Annette du Plessis
Port Elizabeth
South Africa
 
Creative thinking has been a natural aspect of my life since earliest recollection. I remember vividly as a 5 year old how I used to build installations on the banks of the river, where my extended family had a farm.
 
I had so many questions about life already and was specifically intrigued by the universe, animals, plants, and the difference between the various types of people on the farm (it was during apartheid years and racism was rife). 

Sadly - my dad had a problem with unpredictable anger outbursts and I feared him tremendously. 

I think I became quite "developed" creatively because art in a way was a means to escape and live in another world - where I needed no additional friends - and no additional love. 

At the age of 17 after I nearly died in a serious accident - I came under the awesome and loving power of God. General apects about my life began to fall into place and I realised that my suffering and abuse evaporated totally and completely in the presence of God. 

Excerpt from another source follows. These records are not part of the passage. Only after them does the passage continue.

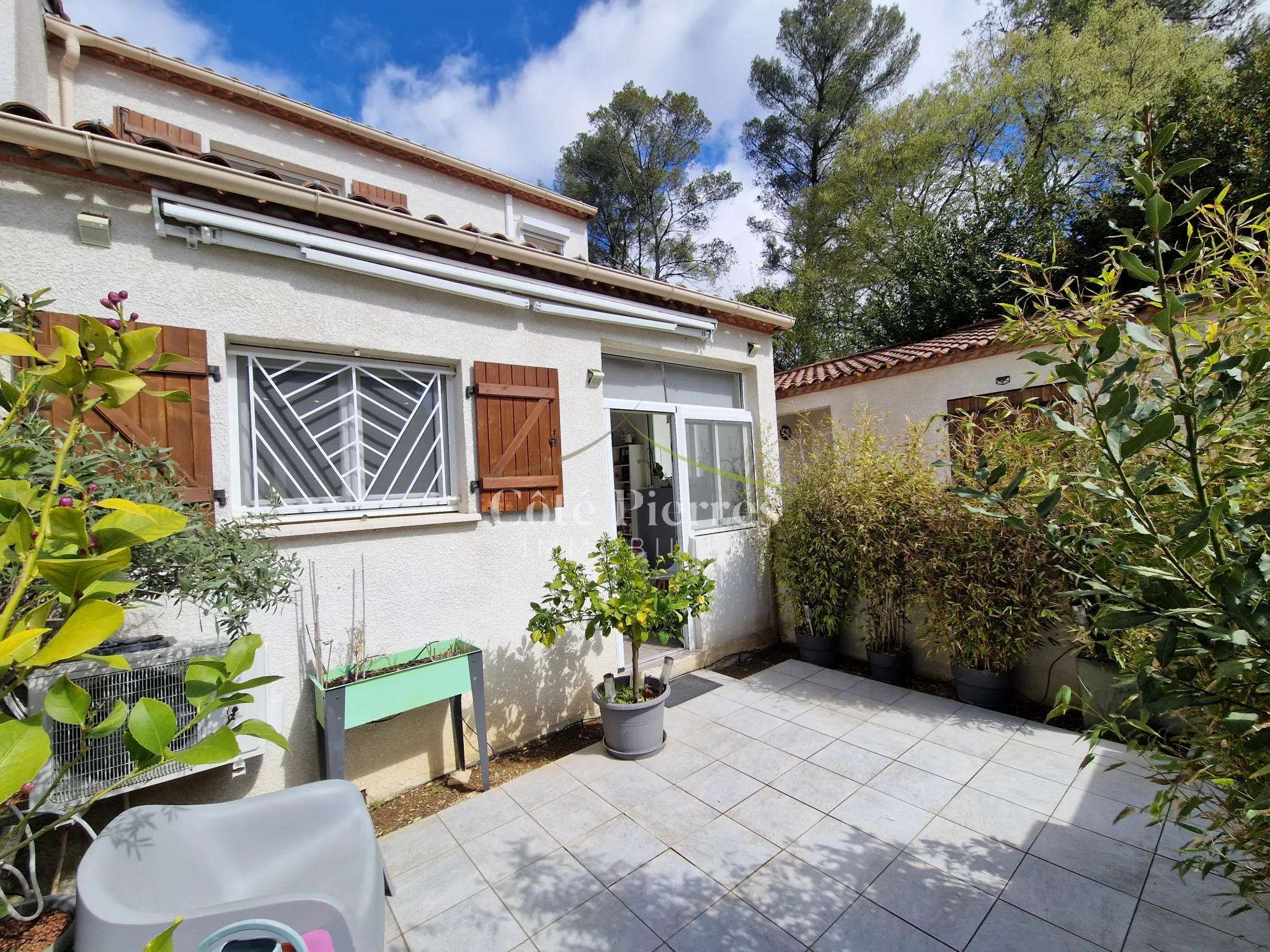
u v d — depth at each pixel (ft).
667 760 11.90
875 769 11.19
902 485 15.46
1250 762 4.68
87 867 5.61
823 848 8.94
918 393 25.31
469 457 12.45
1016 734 12.41
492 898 8.20
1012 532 13.03
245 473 10.21
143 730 4.33
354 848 7.07
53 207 8.40
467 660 10.92
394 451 11.89
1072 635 12.30
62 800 7.13
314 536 10.36
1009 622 13.17
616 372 16.60
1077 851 8.63
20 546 3.65
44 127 7.83
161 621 8.91
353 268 10.70
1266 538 4.09
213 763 4.24
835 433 17.74
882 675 16.01
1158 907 7.50
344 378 11.39
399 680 10.06
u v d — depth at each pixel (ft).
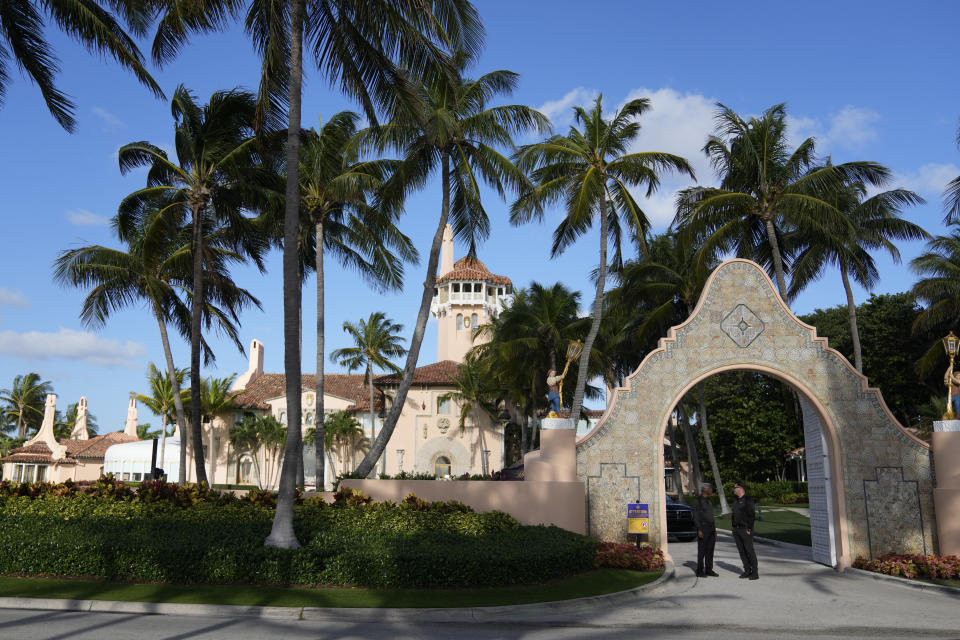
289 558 38.34
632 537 54.49
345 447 167.94
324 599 35.01
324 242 94.12
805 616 36.22
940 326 129.08
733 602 40.06
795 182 79.51
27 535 40.86
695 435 192.85
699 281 86.33
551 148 73.97
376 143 67.77
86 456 198.59
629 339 122.11
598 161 75.87
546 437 54.13
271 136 69.10
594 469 55.67
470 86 68.39
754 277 57.36
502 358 132.87
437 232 66.95
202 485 56.59
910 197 92.38
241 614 32.78
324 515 47.98
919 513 53.01
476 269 205.67
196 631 28.99
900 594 43.80
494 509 52.47
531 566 40.45
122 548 38.63
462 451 165.27
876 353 146.72
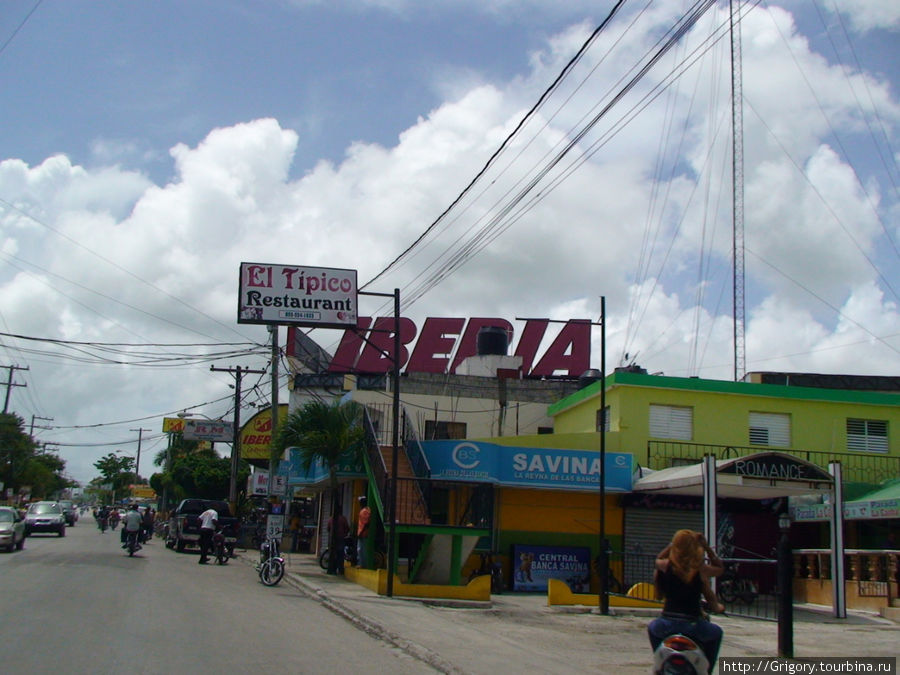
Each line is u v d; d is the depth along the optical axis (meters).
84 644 10.95
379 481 22.27
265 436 48.34
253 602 17.27
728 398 27.73
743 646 13.66
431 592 19.48
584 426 31.11
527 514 25.38
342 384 42.00
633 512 25.78
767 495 24.05
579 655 12.54
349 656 11.48
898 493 22.77
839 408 28.20
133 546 28.72
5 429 68.38
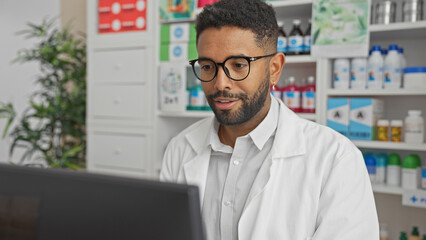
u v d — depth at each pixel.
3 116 2.61
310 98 1.88
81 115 2.64
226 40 0.75
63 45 2.62
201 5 2.08
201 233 0.37
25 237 0.42
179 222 0.36
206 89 0.82
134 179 0.38
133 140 2.34
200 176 0.97
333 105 1.82
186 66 2.15
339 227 0.80
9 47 3.52
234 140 0.95
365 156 1.84
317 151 0.90
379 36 1.88
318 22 1.81
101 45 2.40
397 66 1.71
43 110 2.57
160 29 2.22
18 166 0.43
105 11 2.37
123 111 2.36
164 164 1.13
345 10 1.75
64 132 2.65
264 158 0.92
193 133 1.06
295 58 1.89
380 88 1.76
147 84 2.26
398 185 1.77
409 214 1.94
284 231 0.83
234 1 0.79
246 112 0.81
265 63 0.81
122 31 2.33
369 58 1.78
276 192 0.87
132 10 2.28
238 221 0.89
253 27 0.76
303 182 0.86
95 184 0.39
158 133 2.27
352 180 0.84
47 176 0.41
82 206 0.39
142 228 0.37
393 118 1.95
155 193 0.36
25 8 3.56
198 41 0.80
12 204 0.42
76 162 2.74
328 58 1.83
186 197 0.35
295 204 0.85
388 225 2.00
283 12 2.04
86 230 0.39
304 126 0.97
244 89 0.78
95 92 2.45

I am however far from living a real godly life - yet I know that the creative energies within me - are not of my own - but run through me because of God's choice into and through my life - and I am so grateful for this blessing - I am learning about deeper meanings of existance - as I go along expressing deep yearnings and thoughts that spontaneously well up inside... 

I do my art without any prior planning - for me it is essential that I empty myself of myself - and allow my senses to pick up and spill out sounds and patterns and movements from the unseen world. I "hear music" as I do art and I feel " creative movements through my mind" like dancing patterns. This happens away and at the canvas. 

My desire is that viewers should interact with "my" artwork and that they find solace - that they be provoked to become better people - filled with love and compassion for others.